Companies struggle to scale GenAI despite high interest
The low adoption of GenAI due to data, talent, and strategy challenges.
Despite the growing excitement surrounding GenAI, companies are facing significant challenges in implementing the technology, according to a recent study by Roland Berger. While 80% of businesses surveyed recognise GenAI as a strategic priority, only 19% consider themselves mature in their adoption, highlighting the disconnect between interest and execution.
Damien Dujacquier, Managing Partner at Roland Berger Southeast Asia, discussed these findings, noting that adoption rates are far below expectations. “When you look at companies that are really reporting that they are using Gen AI, it's down to 40% and only 19% of them are considering they are mature. It goes down to 4% for industrial and manufacturing.”

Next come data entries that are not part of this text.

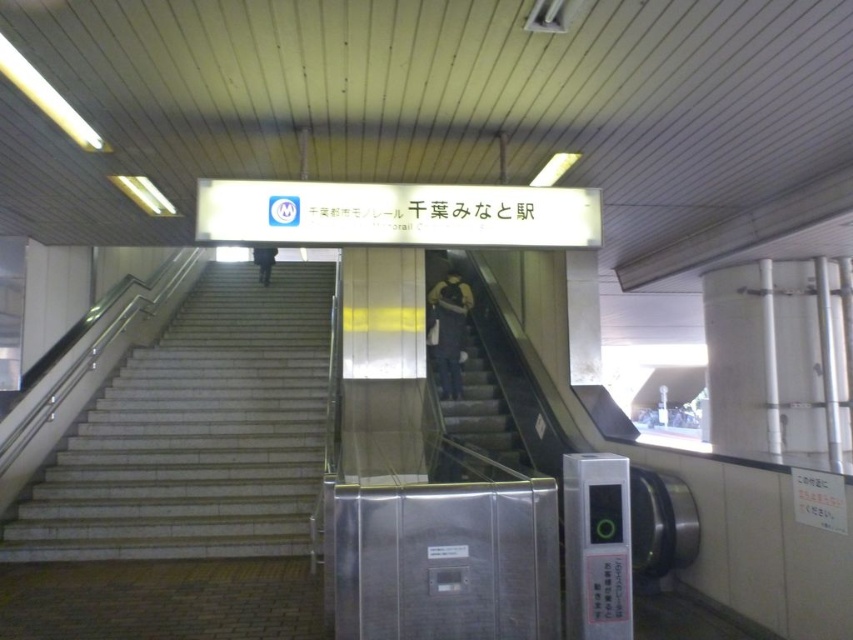
Who is lower down, gray concrete stairs at center or dark blue jeans at upper center?

Positioned lower is gray concrete stairs at center.

Measure the distance between point (508, 445) and camera.

They are 7.24 meters apart.

Who is more distant from viewer, (467,426) or (262,250)?

Point (262,250)

Identify the location of gray concrete stairs at center. The width and height of the screenshot is (853, 640). (483, 410).

Is white marble stairs at center closer to the viewer compared to dark blue jeans at upper center?

Yes, it is.

Is point (51, 504) positioned after point (263, 246)?

Yes, it is behind point (263, 246).

Locate an element on the screen. The height and width of the screenshot is (640, 853). white marble stairs at center is located at coordinates (196, 433).

Does gray concrete stairs at center have a smaller size compared to dark blue jeans at center?

No, gray concrete stairs at center is not smaller than dark blue jeans at center.

Is gray concrete stairs at center taller than dark blue jeans at center?

No.

Identify the location of gray concrete stairs at center. This screenshot has height=640, width=853. (483, 410).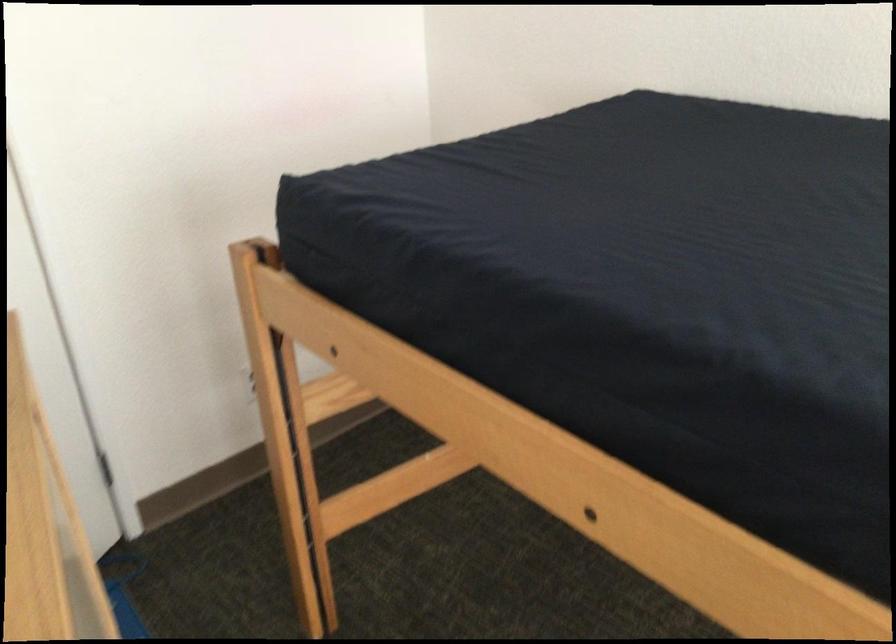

One of the key obstacles hindering GenAI adoption is poor data quality. “60 to 70% of enterprises consider that it's very difficult to have clean data and have a high quality enough to enable the Gen AI model,” Dujacquier explained.

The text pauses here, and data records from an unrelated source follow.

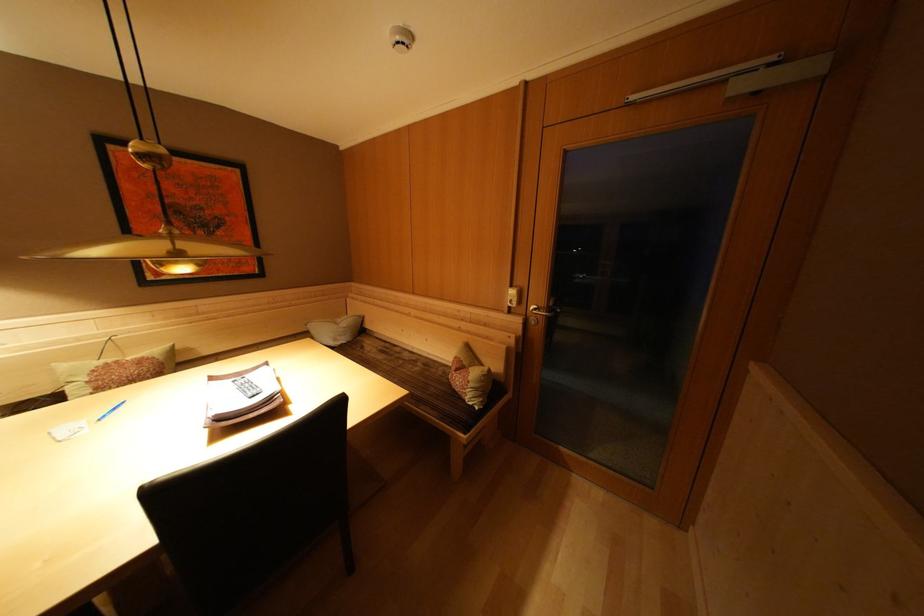
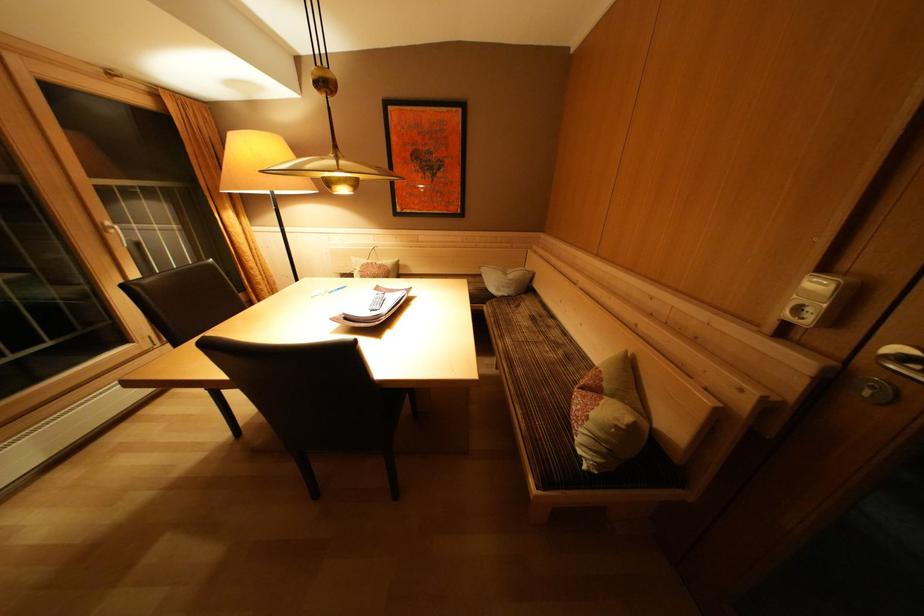
Find the pixel in the second image that matches [124,367] in the first image.

(379, 268)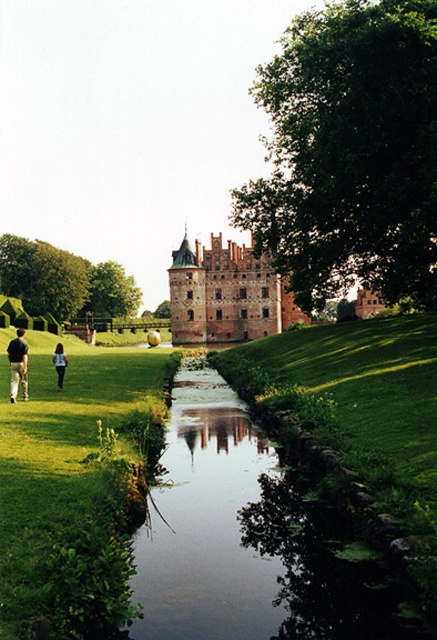
You are standing at the camera position and want to take a photo of the dark brown leather pants at lower left. Is the subject within your camera range if the maximum range is 100 meters?

The dark brown leather pants at lower left are 117.15 meters away from the camera, which exceeds the maximum range of 100 meters. Therefore, the subject is out of range and cannot be captured.

You are a tourist standing at the edge of the stream near the brown stone castle at center. You want to take a photo of the blue fabric backpack at lower left without the castle in the frame. Is this possible?

The brown stone castle at center is further to the viewer than the blue fabric backpack at lower left, so you can move closer to the blue fabric backpack at lower left and adjust your angle to exclude the castle from the photo.

Looking at this image, you are standing at the edge of a stream in front of a historic castle. You want to cross the stream to reach the castle. The stream is 10 meters wide. If you have a 12 meter long wooden plank, can you use it to safely cross the stream to the brown stone castle at center?

The brown stone castle at center is 163.53 meters away from the viewer. The stream is only 10 meters wide, so the 12 meter plank is sufficient to cross the stream. However, the distance to the castle is much greater, so the plank alone won not get you all the way to the brown stone castle at center.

Another major challenge is employee resistance, with 55% of workers expressing concerns about job security and the disruptions that GenAI might bring. Dujacquier highlighted this as a significant issue: “There are a number of people that are fearing for job security, so a re-skilling plan is quite important, as well as change management.”
Beyond data and workforce challenges, companies are also grappling with a shortage of AI talent. “More than 50% of companies consider that it's difficult for them to recruit AI talent and find it as a major obstacle,” Dujacquier added.
Dujacquier believes the real barrier lies in identifying the right use cases for GenAI. “The more critical reason why companies are facing difficulties in implementing Gen AI is that they have a lot of difficulties in identifying the appropriate use case, and that's a primary barrier for Gen AI adoption,” he said.
To overcome these hurdles and accelerate GenAI adoption, companies need to focus on three key elements: organisation setup, people, and infrastructure.
Additionally, re-skilling employees and building robust infrastructure are essential for scaling GenAI solutions. “The potential of AI is high when you are talking about scaling,” he said, emphasising the need for strong data foundations and flexible architecture.